Given instruction →
In the passage on starting DOS below, retype everything from "Once you find" down to "a DOS window.".

Source extract →
However, newer computer users may not be familiar with DOS, so that a
little basic orientation may be helpful.



A.1. Starting DOS


     On newer computers it may be difficult even to find DOS in order to
use it.  There are two methods for running DOS.  The first method is to
click on a DOS icon from your desktop, or from a taskbar at the top or
bottom edge of the desktop.  The icon may say DOS, or MSDOS, or possibly
CMD or COMMAND.  Clicking any one of these icons will start DOS.  If there
is a DOS icon on your desktop or in a taskbar, you can skip the rest of
this section.

     If there is no DOS icon on your desktop or taskbar you may find one
elsewhere.  Start by clicking on "Start" in the corner of the screen.  This
will bring up a menu listing various programs and options.  If there is a
DOS icon there, you can use it directly, or you could drag it onto the
desktop for future use.  If it is not there, click on "Programs" or "All
Programs."  This will bring up a long list of various programs that are on
your computer.  If one of these is DOS, you can click it, or you can drag
it to the desktop.

     If you still don't see a DOS or CMD icon, put your mouse on each of
the icons that you see.  Don't click, just let the mouse cursor rest on the
icon.  This will often bring up another list of programs, and DOS may be
among them.

     If DOS still is not there, don't give up.  You just need to search
deeper.  In the list of All Programs there will be some folders with names
such as "Applications" or "System Utilities."  Click to open each of these
folders.  In those folders you may find DOS or CMD.  Or, you may find more
folders.  Again, rest the mouse on the names of programs, and click on
folders to find even more well-hidden programs and folders.

     Once you find the DOS icon, drag it to the desktop.  Put the mouse
cursor on the DOS icon and hold down the left button.  Move the mouse to
drag the cursor onto the desktop, and then release it to drop the icon on
the desktop.  Click the desktop to close all of the other windows.  Then
drag the DOS icon to wherever you want it on the desktop.

     If all of this fails, it is time to try the second method.  Go back to
the desktop, and click on "Start" again.  In the list of options click on
"Run" or "Run Program."  This will open a small window with a box where you
can type the name of a program that you wish to run.  Type CMD in this box,
and then press Enter.  This will open a DOS window.

Given data →
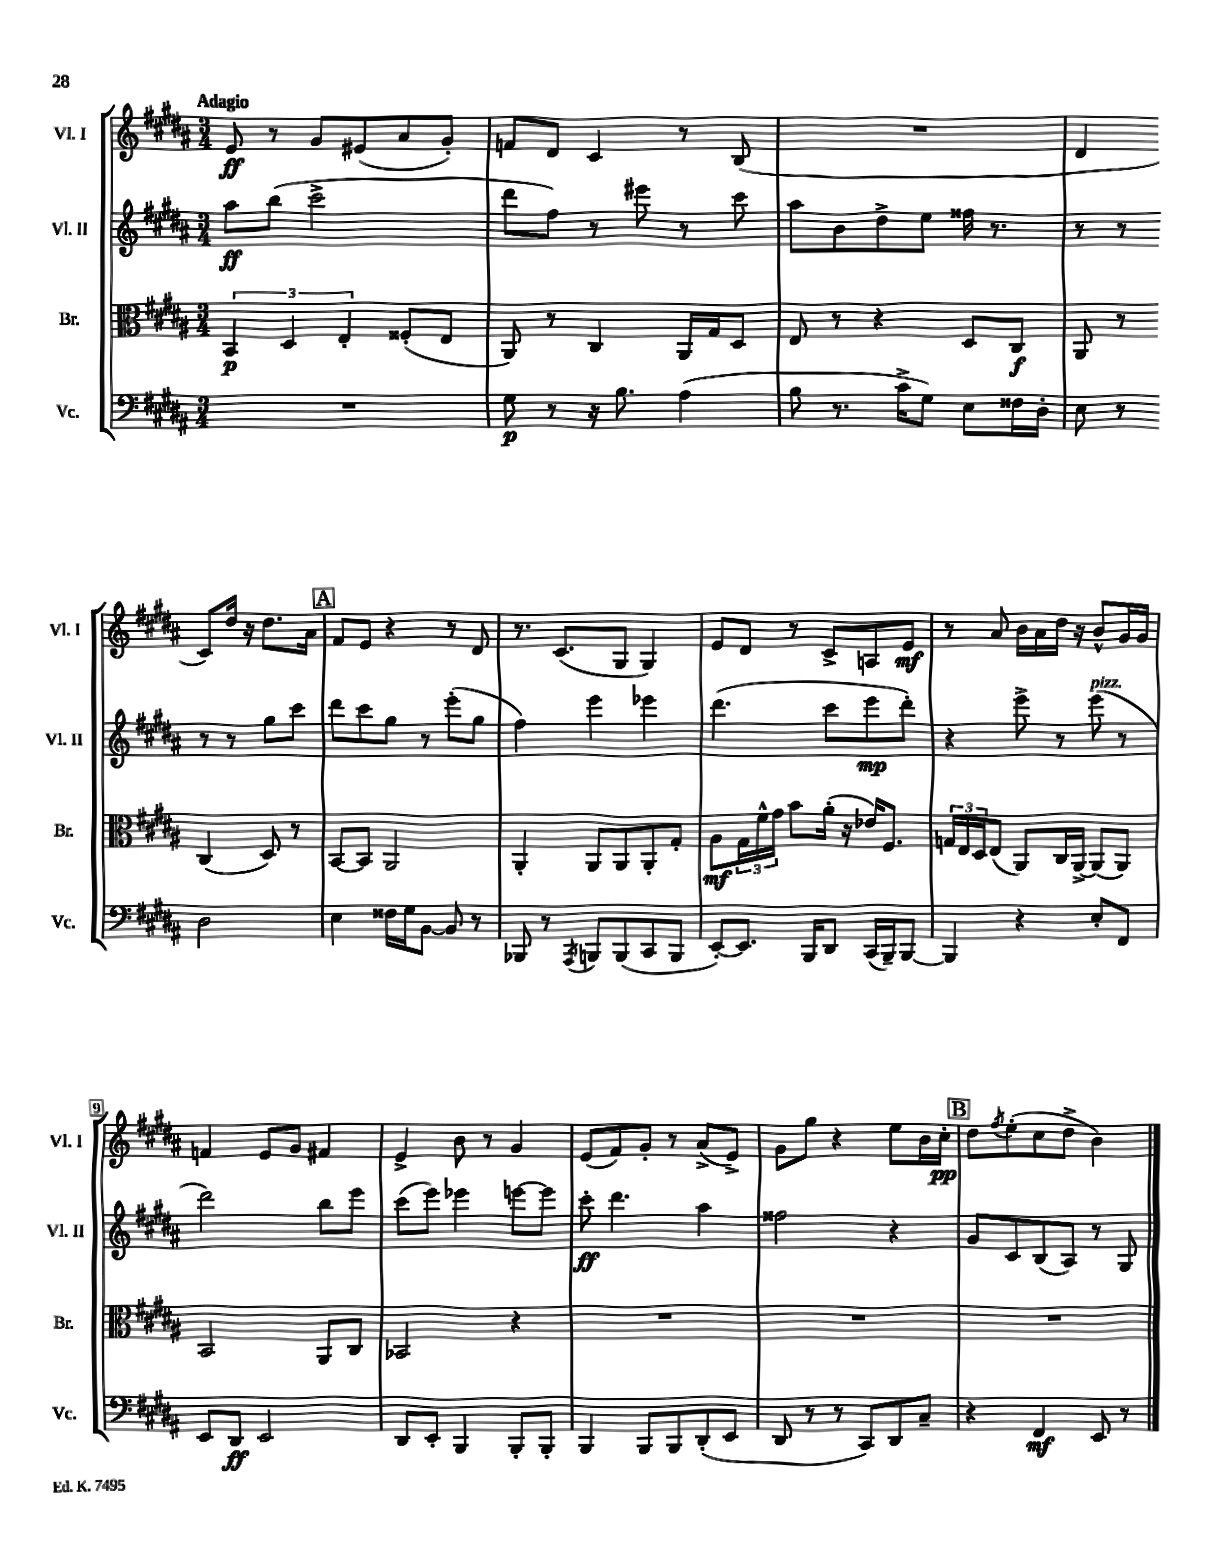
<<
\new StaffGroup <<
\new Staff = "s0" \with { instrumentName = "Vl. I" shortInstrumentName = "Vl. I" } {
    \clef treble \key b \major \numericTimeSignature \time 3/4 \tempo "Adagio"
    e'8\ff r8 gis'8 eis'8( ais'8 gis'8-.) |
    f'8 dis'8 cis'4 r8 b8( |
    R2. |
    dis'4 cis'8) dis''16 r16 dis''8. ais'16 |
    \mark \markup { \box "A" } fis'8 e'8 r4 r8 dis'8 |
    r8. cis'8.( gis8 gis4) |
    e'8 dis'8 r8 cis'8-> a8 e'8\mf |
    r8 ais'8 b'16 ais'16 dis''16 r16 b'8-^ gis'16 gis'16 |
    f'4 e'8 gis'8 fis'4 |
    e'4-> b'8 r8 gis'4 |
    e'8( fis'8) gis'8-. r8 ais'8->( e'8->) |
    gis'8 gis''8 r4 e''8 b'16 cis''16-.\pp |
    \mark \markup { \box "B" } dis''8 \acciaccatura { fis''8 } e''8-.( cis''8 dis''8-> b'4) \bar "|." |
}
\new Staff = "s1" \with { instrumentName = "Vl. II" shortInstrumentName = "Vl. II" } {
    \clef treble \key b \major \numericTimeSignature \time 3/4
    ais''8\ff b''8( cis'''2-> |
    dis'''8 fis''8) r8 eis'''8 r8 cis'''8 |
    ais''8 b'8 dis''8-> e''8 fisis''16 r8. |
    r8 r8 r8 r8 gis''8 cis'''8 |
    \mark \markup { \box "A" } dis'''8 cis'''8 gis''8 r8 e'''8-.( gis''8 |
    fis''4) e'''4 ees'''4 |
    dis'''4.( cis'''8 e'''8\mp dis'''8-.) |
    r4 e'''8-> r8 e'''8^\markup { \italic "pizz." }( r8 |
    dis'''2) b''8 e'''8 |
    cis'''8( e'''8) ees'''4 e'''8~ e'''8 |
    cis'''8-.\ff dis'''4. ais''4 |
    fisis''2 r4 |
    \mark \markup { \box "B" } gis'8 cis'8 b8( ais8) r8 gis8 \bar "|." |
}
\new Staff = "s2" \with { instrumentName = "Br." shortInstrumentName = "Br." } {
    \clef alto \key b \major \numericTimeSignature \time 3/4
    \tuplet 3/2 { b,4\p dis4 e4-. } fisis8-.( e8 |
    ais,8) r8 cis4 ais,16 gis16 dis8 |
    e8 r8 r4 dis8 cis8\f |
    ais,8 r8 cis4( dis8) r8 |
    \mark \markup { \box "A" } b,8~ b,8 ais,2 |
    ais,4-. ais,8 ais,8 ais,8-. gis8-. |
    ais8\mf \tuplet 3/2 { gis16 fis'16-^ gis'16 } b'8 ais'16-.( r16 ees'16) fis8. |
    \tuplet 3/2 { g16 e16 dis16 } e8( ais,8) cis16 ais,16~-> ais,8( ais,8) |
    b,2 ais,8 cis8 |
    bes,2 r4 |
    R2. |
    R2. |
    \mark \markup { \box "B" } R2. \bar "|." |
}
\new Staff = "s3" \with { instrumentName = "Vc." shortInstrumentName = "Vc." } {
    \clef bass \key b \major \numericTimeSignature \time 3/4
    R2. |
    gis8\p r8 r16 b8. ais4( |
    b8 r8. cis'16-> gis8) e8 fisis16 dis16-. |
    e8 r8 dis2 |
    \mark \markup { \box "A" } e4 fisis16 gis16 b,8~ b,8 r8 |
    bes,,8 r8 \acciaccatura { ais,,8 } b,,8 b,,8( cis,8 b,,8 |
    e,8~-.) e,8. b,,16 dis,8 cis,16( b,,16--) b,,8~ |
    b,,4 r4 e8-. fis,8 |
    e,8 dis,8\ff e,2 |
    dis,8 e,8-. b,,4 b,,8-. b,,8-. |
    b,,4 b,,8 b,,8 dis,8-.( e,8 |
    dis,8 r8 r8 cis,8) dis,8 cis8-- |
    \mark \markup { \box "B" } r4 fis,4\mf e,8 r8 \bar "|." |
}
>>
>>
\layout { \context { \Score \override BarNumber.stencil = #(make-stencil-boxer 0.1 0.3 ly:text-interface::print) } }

--

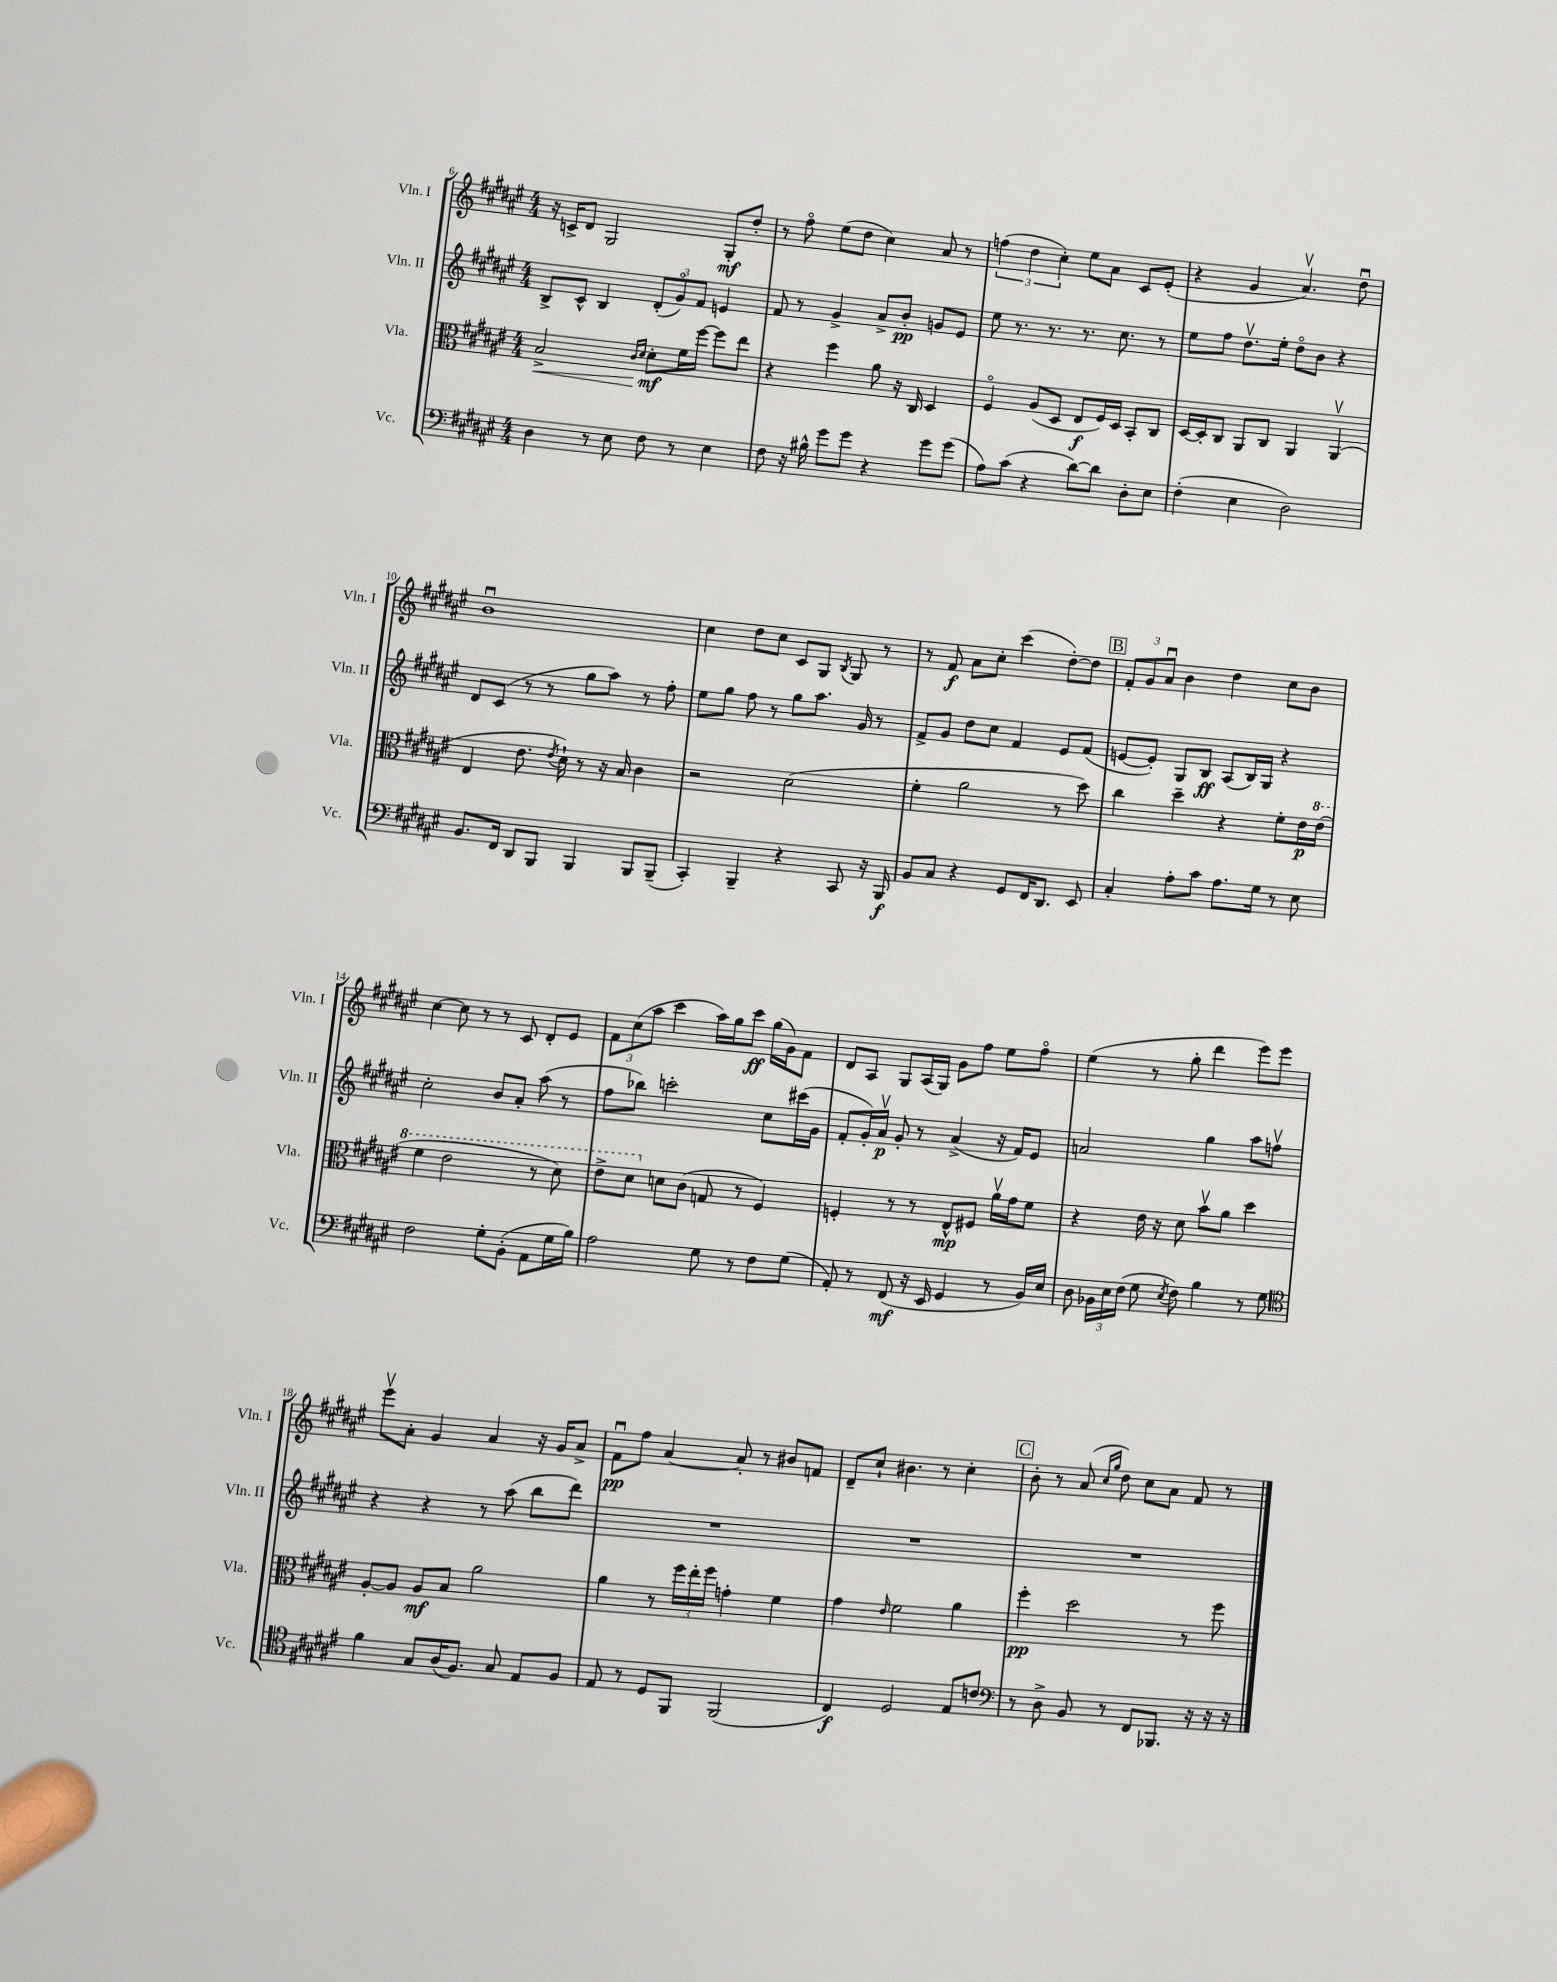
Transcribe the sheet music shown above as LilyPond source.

Output →
Once you find the DOS icon, drag it to the desktop.  Put the mouse
cursor on the DOS icon and hold down the left button.  Move the mouse to
drag the cursor onto the desktop, and then release it to drop the icon on
the desktop.  Click the desktop to close all of the other windows.  Then
drag the DOS icon to wherever you want it on the desktop.

     If all of this fails, it is time to try the second method.  Go back to
the desktop, and click on "Start" again.  In the list of options click on
"Run" or "Run Program."  This will open a small window with a box where you
can type the name of a program that you wish to run.  Type CMD in this box,
and then press Enter.  This will open a DOS window.